Но вот они, эти строки. Я помню, как я их писала. Я помню, как я, из осторожности, преуменьшала, скользила по фактам, - а не преувеличивала. Я вспоминаю недописанные слова, вижу нарочные буквы. Для меня эти скользящие строки - налиты кровью и живут, - ибо я знаю воздух, в котором они рождались. Увы, как мало они значат для тех, кто никогда не дышал этим густым, совсем особенным, по тяжести, воздухом!

Я коснусь общей внешней обстановки, чтобы пояснить некоторые места, совсем непонятные.

К весне 19 года общее положение было такое: в силу бесчисленных (иногда противоречивых и спутанных, но всегда угрожающих) декретов, приблизительно все было "национализировано", - "большевизировано". Все считалось принадлежащим "государству" (большевикам). Не говоря о еще оставшихся фабриках и заводах, но и все лавки, все магазины, все предприятия и учреждения, все дома, все недвижимости, почти все движимости (крупные) - все это по идее переходило в ведение и собственность государства. Декреты и направлялись в сторону воплощения этой идеи. Нельзя сказать, чтобы воплощение шло стройно. В конце концов это просто было желание прибрать все к своим рукам. И большею частью кончалось разрушением, уничтожением того, что объявлялось "национализированным".

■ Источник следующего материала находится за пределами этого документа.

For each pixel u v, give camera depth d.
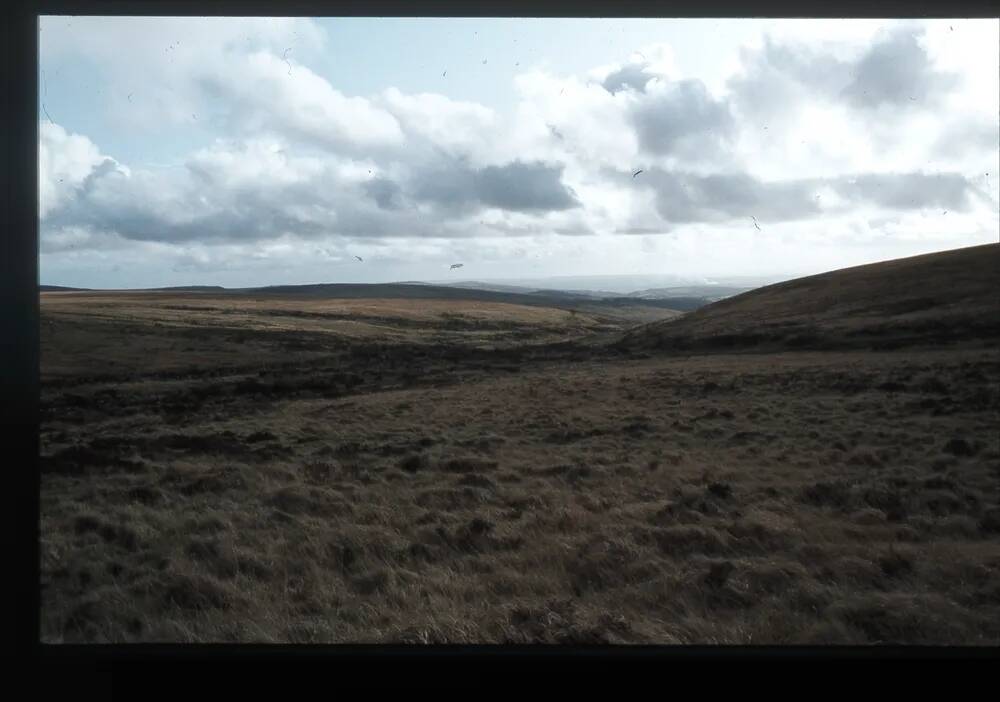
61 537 8.40
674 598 6.66
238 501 10.41
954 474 11.89
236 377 35.72
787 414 20.00
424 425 19.77
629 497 10.79
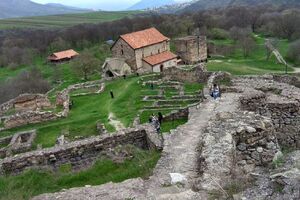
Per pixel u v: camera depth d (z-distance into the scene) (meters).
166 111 35.44
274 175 10.07
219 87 24.70
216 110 19.88
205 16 155.50
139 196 11.05
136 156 16.72
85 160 18.05
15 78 97.44
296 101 19.19
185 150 14.77
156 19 151.25
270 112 19.33
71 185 15.07
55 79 103.31
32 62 134.75
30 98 47.28
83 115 40.28
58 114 40.41
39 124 39.03
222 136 13.94
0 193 13.92
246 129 14.20
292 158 11.95
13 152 29.94
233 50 115.12
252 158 13.95
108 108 41.47
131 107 39.94
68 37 152.88
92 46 145.62
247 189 10.22
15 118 39.22
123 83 54.97
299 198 8.92
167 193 11.09
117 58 80.88
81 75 97.75
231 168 11.88
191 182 11.79
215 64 85.81
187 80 46.91
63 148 17.83
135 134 18.95
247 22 154.38
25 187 14.89
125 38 80.12
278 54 105.50
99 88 54.41
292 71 80.50
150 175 13.48
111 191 11.58
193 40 89.69
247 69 81.06
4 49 140.88
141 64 80.19
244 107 20.56
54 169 17.28
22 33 174.50
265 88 23.73
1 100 80.12
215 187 10.80
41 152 17.66
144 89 47.78
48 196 11.77
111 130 32.12
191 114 19.98
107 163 16.27
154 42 82.06
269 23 144.00
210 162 12.25
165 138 17.09
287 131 18.92
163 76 50.69
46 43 153.12
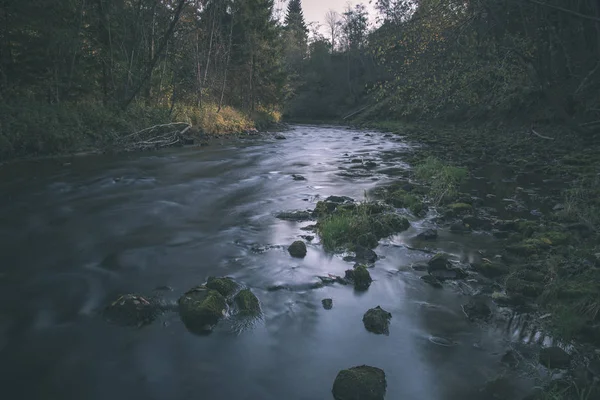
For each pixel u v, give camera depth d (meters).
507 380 3.01
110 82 20.31
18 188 9.12
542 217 7.22
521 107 23.28
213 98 28.69
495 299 4.25
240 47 31.38
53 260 5.21
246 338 3.52
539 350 3.38
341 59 71.88
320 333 3.62
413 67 10.21
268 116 36.28
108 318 3.78
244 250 5.60
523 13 10.83
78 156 13.59
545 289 4.30
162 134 18.27
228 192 9.24
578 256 5.12
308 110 65.75
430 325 3.77
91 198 8.48
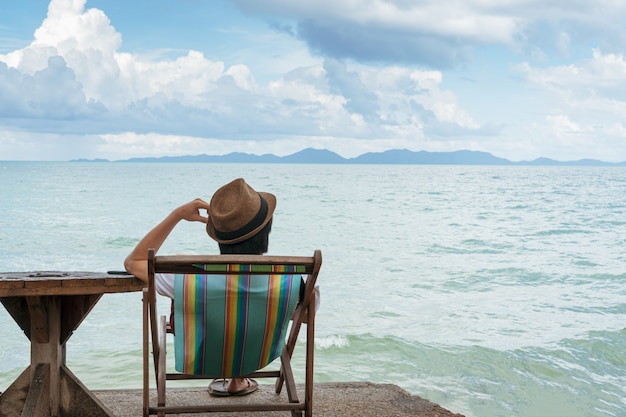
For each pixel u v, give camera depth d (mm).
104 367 7156
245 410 2906
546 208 40719
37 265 16203
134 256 2877
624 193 61156
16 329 8773
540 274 15383
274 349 2957
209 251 19203
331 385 4359
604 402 6418
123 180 75125
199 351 2869
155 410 2865
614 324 9906
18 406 3211
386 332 9016
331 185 70125
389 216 33094
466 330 9297
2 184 59594
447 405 6199
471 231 26531
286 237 23406
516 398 6434
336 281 13742
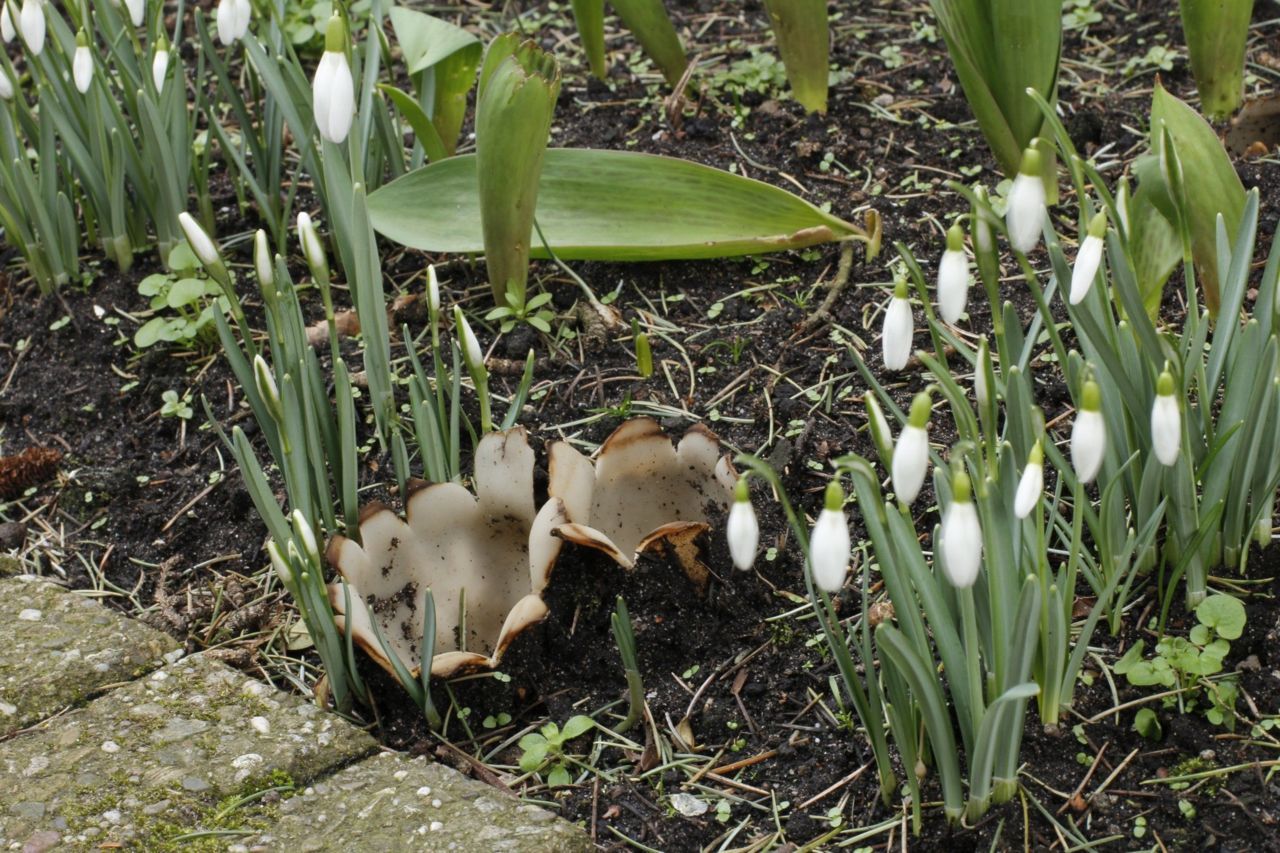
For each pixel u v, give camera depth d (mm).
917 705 2350
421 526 2758
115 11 3838
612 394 3307
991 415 2061
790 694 2613
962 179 3799
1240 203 2861
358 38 4582
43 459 3381
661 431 2754
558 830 2314
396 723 2650
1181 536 2535
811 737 2527
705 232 3461
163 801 2408
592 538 2561
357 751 2523
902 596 2119
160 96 3488
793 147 3992
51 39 3639
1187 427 2393
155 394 3549
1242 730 2396
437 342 2795
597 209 3500
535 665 2676
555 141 4141
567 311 3551
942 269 1892
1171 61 4137
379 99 3688
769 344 3389
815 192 3824
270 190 3822
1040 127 3412
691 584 2715
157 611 2963
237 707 2627
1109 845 2264
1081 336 2553
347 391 2703
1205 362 3016
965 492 1714
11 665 2742
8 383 3682
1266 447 2510
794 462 3016
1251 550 2664
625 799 2463
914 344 3293
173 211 3740
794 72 4047
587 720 2545
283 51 4070
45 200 3771
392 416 2955
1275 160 3662
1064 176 3742
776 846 2352
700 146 4051
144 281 3658
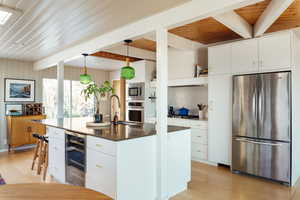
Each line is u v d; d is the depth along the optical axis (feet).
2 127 16.40
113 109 23.21
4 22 8.48
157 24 7.91
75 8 7.33
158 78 8.00
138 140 7.39
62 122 11.57
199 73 14.14
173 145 8.71
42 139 11.36
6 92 16.55
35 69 17.67
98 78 23.06
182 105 16.93
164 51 7.89
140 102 17.34
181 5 7.20
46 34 10.09
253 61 10.91
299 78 10.60
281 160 9.78
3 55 15.03
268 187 9.53
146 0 6.78
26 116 16.35
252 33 11.14
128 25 8.96
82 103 22.16
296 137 10.07
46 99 19.03
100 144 7.34
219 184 9.87
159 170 8.00
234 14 9.28
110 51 13.83
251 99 10.75
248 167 10.85
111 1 6.84
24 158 14.28
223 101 12.16
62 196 3.57
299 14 9.49
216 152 12.51
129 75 9.77
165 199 8.20
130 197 7.11
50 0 6.70
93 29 9.41
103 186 7.18
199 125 13.51
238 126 11.25
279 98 9.83
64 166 9.47
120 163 6.79
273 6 7.87
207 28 11.36
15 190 3.78
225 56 12.07
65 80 20.80
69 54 12.78
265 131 10.25
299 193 8.90
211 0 6.44
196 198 8.46
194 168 12.19
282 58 9.98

Захваченные магазины, предприятия и заводы закрывались; захват частной торговли повел к прекращению вообще всякой торговли, к закрытию всех магазинов и к страшному развитию торговли нелегальной, спекулятивной, воровской. На нее большевикам поневоле приходилось смотреть сквозь пальцы и лишь периодически громить и хватать покупающих-продающих на улицах, в частных помещениях, на рынках; рынки, единственный источник питания решительно для всех (даже для большинства коммунистов) - тоже были нелегальщиной.

Террористические налеты на рынки, со стрельбой и смертоубийством, кончались просто разграблением продовольствия в пользу отряда, который совершал налет. Продовольствия, прежде всего, но так как нет вещи, которой нельзя встретить на рынке, - то забиралось и остальное, - старые онучи, ручки от дверей, драные штаны, бронзовые подсвечники, древнее бархатное евангелие, выкраденное из какого-нибудь книгохранилища, дамские рубашки, обивка мебели... Мебель тоже считалась собственностью государства, а так как под полой дивана тащить нельзя, то люди сдирали обивку и норовили сбыть ее хоть за полфунта соломенного хлеба... Надо было видеть, как с визгами, воплями и стонами кидались торгующие врассыпную при слухе, что близки красноармейцы! Всякий хватал свою рухлядь, а часто, в суматохе, и чужую; бежали, толкались, лезли в пустые подвалы, в разбитые окна... Туда же спешили и покупатели, - ведь покупать в Совдепии не менее преступно, чем продавать, - хотя сам Зиновьев отлично знает, что без этого преступления Совдепия кончилась бы, за неимением поданных, дней через 10.

Мы называли нашу "республику" не РСФСР, а между прочим "РТП", республикой торгово-продажной. Так оно фактически и было.

Надо отметить главную характерную черту в Совдепии: есть факт, над каждым фактом есть - вывеска, и каждая вывеска - абсолютная ложь по отношению к факту. О том, что скрывается под вывеской "Советов" ("выборного начала"), упоминается в моем дневнике.

Здесь скажу о петербургских домах. Эти полупустые, грязные руины, собственность государства, - управляются так называемыми "комитетами домовой бедноты". Принцип ясен по вывеске. На деле же это вот что: власти в лице Чрезвычайки совершенно открыто следят за комитетом каждого дома (была даже "неделя чистки комитетов").

По возможности комитетчиками назначаются "свои" люди, которые, при постоянном контакте с районным Совдепом (местным полицейским участком) могли бы делать и нужные доносы. Требуется, чтобы в комитетах не было "буржуев", но так как действительная "беднота" теперь именно "буржуи", то фактически комитеты состоят из лиц, находящихся на большевистской службе, или спекулянтов" т.е. менее всего из "бедноты". Нейтральные жильцы дома, рабочие или просто обывательские низы обыкновенно в комитет не попадают, да и не стремятся туда.